Ferrer Tu and partners Warrenson Payne and Nancy Chong (formerly Nancy Tu) allege in their petition that Ferrer, Houston lawyer Robert North and his firm, North Law, conspired to breach Ferrer’s fiduciary duty to them to deprive them of the benefit of their clients.

“North, North Law, and Ferrer intentionally agreed on this course of action to benefit themselves to the detriment of Plaintiffs,” the plaintiffs allege in Warrenson Payne v. Ada Ferrer, which is filed in the 189th District Court in Harris County.

They seek unspecified actual and punitive damages, disgorgement of all money and property “misappropriated” by the defendants, attorney fees, costs and interest. They also want a court-supervised windup of Ferrer Tu.

Payne, who said he and Tu now practice at Tu, Payne & Associates, said they are working on an estimate of damages. In their petition, the plaintiffs seek monetary relief of less than $100,000.

Ferrer, reached at North Law, referred questions to her attorney, Steve Kirklin, a partner in Kirklin & Soh of Houston. On her LinkedIn page, Ferrer lists her employment as of counsel at North Law.

Kirklin, who said he has not read the petition, said Ferrer disputes the plaintiffs’ characterization of events in late 2013.

North did not return a telephone message left at North Law.

Ferrer Tu, which represented property owners’ associations, alleges that the firm, formed in November 2010 as Tu & Ferrer, became Ferrer, Tu & Payne on Aug. 1, 2011, after Payne joined the firm.

“Derogatory,” “Caustic”

Although Ferrer Tu “operated profitably” for a year, the plaintiffs allege, Ferrer began “causing friction.” The plaintiffs allege she “was highly derogatory” to employees, which drove several to resign, and the firm was forced to fire several “to preserve accord.” Also, the plaintiffs allege, Ferrer damaged relationships with clients because of a “caustic attitude” and the firm wrote off Ferrer’s time “to preserve client accord.”
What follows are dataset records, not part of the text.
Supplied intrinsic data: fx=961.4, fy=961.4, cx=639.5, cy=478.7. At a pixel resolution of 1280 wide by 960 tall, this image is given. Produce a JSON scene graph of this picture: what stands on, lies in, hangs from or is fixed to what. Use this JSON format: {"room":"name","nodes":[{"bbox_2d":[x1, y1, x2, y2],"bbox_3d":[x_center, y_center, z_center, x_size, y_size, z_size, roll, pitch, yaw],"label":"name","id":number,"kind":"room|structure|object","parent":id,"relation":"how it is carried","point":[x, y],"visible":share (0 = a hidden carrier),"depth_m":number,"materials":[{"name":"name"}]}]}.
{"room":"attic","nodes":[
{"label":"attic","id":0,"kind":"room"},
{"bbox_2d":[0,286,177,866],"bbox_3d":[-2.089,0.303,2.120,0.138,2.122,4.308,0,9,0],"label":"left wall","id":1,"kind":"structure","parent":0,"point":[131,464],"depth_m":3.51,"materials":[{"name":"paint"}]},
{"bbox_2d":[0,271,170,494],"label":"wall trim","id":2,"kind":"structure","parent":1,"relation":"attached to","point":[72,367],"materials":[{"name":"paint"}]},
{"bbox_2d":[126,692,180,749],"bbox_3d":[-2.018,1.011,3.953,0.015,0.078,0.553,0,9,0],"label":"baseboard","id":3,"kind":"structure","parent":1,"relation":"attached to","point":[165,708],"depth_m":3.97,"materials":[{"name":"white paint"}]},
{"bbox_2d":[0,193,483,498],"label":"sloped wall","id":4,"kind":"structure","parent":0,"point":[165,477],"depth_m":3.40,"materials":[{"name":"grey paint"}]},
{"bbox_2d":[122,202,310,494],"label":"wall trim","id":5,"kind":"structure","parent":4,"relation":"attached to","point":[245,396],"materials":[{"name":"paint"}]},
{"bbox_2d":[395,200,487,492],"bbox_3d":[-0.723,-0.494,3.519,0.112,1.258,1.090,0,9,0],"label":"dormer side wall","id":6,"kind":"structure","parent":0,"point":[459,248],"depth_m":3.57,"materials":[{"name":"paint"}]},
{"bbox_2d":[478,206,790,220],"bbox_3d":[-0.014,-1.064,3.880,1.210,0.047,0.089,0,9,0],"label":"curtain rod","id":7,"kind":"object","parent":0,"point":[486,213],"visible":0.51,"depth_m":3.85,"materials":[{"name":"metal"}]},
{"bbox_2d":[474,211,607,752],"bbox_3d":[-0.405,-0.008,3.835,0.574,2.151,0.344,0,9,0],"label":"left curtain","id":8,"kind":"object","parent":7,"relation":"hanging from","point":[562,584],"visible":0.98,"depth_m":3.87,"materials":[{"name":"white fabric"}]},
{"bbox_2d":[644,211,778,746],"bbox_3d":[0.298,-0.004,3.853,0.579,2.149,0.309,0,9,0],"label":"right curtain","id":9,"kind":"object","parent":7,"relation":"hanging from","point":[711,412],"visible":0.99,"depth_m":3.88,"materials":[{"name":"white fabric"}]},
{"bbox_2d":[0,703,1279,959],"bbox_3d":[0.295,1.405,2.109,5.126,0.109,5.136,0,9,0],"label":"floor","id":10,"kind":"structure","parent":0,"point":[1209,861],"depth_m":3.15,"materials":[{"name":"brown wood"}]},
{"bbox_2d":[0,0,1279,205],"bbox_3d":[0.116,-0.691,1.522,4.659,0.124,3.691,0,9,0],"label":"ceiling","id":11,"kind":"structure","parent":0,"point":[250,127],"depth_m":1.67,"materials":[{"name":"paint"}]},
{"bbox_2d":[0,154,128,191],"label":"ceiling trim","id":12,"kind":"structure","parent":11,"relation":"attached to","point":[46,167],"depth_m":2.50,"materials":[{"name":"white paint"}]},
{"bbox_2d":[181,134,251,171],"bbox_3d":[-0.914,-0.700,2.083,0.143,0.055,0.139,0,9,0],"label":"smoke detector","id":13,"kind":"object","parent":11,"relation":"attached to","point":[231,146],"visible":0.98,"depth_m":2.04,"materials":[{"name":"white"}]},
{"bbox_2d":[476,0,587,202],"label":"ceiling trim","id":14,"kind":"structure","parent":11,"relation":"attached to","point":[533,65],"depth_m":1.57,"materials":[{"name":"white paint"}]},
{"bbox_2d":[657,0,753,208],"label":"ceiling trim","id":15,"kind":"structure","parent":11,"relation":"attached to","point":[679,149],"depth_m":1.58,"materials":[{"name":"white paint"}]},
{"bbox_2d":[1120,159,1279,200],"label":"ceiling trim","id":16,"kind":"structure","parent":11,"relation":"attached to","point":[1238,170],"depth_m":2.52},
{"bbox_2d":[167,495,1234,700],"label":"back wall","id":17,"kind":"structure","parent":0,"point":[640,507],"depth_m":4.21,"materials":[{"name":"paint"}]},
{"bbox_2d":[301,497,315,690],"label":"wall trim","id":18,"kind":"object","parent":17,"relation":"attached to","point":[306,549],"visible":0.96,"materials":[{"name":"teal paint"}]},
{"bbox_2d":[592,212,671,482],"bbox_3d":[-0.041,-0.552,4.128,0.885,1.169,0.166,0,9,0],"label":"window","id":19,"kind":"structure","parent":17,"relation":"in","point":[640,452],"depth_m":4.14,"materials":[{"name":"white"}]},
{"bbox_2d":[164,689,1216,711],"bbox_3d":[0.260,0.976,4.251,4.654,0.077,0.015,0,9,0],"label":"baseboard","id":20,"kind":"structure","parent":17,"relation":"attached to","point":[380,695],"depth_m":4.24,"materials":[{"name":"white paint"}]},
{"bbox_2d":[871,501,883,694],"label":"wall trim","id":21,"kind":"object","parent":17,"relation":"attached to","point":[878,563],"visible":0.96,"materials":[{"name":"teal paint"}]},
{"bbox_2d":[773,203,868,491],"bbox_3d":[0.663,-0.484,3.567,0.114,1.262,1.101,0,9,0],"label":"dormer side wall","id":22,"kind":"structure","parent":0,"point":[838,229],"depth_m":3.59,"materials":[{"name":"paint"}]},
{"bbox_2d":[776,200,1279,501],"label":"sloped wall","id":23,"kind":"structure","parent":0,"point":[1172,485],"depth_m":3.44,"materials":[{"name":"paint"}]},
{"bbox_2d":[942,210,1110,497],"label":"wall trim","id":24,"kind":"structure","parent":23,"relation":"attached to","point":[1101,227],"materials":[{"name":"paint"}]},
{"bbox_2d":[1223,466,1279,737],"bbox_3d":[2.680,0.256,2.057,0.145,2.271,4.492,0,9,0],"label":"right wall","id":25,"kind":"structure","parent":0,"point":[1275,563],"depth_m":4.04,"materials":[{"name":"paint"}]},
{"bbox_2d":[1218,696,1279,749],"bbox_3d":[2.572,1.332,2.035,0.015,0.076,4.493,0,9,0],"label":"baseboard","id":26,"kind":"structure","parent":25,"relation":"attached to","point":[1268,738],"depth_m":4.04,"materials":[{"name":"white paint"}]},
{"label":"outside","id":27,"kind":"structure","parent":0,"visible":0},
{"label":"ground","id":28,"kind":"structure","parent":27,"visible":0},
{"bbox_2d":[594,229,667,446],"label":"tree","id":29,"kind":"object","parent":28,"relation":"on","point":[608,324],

Further, Ferrer “did not perform the amount of work required to be a productive member” and instead she “took off at any time she wished.”
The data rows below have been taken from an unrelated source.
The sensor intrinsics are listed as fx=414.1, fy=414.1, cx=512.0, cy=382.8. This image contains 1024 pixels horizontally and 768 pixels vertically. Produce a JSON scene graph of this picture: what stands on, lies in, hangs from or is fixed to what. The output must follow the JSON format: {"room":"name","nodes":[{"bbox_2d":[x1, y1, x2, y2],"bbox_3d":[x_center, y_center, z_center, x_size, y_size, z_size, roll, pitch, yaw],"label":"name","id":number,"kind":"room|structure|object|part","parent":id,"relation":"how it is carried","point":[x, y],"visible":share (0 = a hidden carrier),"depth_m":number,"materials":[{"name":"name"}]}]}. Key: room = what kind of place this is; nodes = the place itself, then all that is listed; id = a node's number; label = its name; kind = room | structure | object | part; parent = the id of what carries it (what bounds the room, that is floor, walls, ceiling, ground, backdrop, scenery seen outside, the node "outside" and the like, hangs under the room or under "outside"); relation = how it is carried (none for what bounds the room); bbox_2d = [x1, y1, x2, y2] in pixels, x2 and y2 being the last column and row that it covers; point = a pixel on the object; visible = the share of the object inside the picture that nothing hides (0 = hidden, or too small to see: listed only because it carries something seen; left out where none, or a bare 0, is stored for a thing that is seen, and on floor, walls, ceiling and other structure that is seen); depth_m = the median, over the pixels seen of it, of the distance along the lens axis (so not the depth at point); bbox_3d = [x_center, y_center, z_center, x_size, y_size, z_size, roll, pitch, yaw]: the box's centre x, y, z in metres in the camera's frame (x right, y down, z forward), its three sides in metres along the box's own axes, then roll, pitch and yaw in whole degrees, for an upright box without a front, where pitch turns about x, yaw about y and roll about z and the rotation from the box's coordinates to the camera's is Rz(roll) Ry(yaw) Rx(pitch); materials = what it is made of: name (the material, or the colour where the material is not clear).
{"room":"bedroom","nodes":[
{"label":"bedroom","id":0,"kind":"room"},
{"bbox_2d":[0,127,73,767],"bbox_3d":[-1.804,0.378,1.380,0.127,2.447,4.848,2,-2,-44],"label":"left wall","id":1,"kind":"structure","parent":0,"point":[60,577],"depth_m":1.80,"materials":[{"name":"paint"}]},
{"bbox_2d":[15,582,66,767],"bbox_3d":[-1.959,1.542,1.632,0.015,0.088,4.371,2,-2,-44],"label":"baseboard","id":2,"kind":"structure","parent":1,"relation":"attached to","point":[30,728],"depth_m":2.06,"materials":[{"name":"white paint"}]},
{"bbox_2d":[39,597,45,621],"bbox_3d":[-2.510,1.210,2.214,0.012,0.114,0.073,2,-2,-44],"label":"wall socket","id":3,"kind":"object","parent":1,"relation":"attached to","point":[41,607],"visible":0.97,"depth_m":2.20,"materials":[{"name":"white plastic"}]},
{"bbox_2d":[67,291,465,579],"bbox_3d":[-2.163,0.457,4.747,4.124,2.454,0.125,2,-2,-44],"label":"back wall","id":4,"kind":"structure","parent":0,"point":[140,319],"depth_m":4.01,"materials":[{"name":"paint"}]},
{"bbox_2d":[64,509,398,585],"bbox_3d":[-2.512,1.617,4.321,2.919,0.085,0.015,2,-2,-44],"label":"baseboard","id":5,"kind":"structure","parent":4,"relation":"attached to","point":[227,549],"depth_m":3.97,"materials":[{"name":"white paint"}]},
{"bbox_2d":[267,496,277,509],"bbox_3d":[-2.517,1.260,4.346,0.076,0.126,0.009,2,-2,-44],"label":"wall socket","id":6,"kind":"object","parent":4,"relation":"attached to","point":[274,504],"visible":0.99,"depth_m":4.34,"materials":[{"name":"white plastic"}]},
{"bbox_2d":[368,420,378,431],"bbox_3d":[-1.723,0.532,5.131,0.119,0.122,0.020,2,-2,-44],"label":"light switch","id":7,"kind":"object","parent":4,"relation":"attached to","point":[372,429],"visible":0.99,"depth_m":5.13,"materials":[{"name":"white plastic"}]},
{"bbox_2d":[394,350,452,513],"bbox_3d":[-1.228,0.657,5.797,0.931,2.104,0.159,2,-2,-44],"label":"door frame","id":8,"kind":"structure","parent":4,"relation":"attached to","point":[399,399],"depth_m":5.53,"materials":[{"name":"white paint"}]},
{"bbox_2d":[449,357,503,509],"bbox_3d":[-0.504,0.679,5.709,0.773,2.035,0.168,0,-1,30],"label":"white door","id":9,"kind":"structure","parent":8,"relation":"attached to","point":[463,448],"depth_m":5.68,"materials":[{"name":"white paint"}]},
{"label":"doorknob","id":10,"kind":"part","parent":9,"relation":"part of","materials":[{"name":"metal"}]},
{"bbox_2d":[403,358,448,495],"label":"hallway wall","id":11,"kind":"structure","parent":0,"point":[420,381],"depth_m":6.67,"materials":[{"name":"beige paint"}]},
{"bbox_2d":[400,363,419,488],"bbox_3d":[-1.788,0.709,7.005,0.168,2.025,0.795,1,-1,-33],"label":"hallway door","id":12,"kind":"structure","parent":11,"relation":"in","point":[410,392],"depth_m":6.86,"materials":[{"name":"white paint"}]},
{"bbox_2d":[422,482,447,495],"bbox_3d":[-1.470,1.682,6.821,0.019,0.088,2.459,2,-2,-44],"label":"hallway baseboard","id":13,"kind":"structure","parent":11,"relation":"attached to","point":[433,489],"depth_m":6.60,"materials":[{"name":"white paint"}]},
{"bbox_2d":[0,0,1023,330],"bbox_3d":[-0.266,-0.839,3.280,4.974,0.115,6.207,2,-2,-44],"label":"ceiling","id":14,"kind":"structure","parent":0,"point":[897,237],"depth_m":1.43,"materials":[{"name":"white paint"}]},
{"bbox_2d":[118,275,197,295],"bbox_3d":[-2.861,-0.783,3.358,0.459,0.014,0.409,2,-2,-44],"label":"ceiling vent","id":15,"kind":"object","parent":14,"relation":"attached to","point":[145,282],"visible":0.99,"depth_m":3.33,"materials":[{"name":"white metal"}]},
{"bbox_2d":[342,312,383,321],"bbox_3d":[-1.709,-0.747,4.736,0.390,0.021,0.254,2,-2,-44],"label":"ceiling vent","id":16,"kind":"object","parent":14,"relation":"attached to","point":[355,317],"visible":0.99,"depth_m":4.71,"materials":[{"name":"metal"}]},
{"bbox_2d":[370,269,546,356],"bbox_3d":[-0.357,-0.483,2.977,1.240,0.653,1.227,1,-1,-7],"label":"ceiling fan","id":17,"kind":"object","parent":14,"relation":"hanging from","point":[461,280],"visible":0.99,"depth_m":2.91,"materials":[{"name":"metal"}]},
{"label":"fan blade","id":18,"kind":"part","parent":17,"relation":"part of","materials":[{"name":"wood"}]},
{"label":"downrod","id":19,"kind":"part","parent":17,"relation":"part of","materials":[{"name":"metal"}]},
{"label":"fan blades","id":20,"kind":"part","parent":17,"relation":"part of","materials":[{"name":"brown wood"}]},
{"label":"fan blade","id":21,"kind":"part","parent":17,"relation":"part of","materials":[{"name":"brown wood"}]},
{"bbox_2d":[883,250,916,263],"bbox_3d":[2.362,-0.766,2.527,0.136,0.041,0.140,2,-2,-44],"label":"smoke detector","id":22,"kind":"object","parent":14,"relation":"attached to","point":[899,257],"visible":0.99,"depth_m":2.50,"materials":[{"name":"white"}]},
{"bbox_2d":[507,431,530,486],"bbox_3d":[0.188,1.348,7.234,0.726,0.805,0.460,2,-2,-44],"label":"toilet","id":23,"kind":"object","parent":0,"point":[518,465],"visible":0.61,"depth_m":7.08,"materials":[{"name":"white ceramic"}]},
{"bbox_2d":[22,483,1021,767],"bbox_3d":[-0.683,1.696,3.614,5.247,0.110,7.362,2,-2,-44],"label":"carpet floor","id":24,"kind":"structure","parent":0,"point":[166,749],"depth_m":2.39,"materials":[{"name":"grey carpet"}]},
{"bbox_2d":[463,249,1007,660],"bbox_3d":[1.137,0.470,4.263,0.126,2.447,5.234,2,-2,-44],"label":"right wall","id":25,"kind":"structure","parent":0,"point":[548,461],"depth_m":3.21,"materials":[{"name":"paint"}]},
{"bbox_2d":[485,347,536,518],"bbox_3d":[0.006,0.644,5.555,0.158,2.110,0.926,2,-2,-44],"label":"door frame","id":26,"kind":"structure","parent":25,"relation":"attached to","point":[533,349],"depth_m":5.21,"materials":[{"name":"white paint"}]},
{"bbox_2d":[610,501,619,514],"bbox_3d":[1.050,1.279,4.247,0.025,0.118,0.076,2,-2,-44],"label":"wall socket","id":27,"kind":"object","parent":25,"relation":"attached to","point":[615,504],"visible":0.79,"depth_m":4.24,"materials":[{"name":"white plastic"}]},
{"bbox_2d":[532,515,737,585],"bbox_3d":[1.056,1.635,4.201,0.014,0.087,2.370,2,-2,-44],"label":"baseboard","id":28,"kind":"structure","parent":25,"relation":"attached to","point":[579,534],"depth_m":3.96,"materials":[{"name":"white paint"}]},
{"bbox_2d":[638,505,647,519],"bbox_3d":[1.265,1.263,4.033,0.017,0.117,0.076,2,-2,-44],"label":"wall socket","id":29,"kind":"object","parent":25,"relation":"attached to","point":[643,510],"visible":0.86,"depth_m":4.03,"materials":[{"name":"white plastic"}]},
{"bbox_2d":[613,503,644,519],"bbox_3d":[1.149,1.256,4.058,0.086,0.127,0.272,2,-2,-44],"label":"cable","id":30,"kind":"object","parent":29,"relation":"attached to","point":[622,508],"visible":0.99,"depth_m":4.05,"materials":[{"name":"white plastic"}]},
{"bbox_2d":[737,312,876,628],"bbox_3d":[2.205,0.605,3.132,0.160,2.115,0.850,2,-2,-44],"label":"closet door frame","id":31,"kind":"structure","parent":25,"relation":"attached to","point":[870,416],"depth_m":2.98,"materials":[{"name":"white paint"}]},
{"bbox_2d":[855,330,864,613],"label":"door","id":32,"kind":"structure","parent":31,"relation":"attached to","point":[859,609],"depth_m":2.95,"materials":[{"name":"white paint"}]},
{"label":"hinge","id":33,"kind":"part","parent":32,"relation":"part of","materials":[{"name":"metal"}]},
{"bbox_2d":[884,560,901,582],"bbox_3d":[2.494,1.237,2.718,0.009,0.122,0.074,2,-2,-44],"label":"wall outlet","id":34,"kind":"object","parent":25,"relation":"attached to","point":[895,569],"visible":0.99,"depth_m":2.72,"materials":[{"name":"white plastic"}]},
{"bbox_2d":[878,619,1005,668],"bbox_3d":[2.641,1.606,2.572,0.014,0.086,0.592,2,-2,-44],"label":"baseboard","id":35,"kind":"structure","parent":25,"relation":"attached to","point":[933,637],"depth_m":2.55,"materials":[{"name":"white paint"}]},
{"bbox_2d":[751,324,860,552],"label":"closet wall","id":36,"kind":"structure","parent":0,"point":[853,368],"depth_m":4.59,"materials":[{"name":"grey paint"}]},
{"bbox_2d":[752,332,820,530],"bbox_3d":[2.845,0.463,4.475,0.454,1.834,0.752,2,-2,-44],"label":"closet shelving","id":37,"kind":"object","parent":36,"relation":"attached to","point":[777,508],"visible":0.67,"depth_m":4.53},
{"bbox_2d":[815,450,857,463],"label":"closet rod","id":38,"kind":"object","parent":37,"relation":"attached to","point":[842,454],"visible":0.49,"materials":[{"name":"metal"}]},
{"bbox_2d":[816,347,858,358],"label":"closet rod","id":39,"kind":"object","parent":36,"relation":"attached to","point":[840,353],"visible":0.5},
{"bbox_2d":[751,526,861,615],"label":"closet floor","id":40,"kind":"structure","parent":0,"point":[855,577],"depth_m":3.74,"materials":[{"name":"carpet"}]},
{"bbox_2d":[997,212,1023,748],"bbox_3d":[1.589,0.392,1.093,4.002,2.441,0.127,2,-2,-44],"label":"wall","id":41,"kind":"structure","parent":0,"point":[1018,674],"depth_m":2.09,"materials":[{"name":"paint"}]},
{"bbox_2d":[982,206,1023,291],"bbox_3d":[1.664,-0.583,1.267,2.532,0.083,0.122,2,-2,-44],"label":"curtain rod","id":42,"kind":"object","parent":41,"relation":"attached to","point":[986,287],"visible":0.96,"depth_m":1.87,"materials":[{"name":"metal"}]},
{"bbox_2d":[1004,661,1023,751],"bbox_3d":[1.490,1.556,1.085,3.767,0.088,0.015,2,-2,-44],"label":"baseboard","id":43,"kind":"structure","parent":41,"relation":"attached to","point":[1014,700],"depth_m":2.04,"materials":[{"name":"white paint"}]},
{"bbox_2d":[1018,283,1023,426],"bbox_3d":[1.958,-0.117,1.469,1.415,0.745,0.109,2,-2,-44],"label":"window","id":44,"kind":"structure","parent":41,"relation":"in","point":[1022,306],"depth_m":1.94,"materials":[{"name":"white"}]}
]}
The plaintiffs allege that on Nov. 21, 2013, Ferrer called in sick and that day “emptied FTP’s bank account paying herself what she considered she was owed.” The next day, the plaintiffs allege, Ferrer resigned, and it wasn’t until that day that Payne and Tu learned Ferrer “had drained the bank account.”

The plaintiffs also allege that Ferrer paid off the firm’s credit card and closed the account without prior notice, which eliminated $10,000 of the firm’s $18,000 credit line.

On or before Nov. 23, Ferrer began contacting Ferrer Tu clients to solicit business for North Law, the plaintiffs allege.

“All or some of the written solicitations for business from Ferrer included a form in which the Ferrer, Tu & Payne, PLLC clients could remain as clients [of] Ferrer, Tu & Payne, PLLC, follow Ferrer to her new employment with Robert North at North Law, P.C., or select neither law firm as their counsel of choice,” the plaintiffs allege in the petition, noting that Ferrer never received authorization from them to send the written solicitations.

The plaintiffs allege that, after Ferrer left Ferrer Tu, she “entered the FTP Quickbook’s account remotely and altered or deleted time entries.”

“The direct solicitation of FTP’s clients was too much to bear,” the plaintiffs allege in the petition, adding that they called a meeting of the members for Dec. 19, 2013.

At that meeting, the members present voted to remove Ferrer as the managing member of the firm and also “determined that a Termination Event had occurred requiring the wind up of Ferrer, Tu & Payne.” The plaintiffs allege that because of “tensions,” they ask a judge to monitor the windup.

The plaintiffs bring breach of fiduciary duty, tortious interference with existing contract and breach of contract causes of action against Ferrer. They bring tortious interference with existing contract, conspiracy to tortiously interfere with existing contract, and conspiracy to breach fiduciary duty causes of action against North and his firm.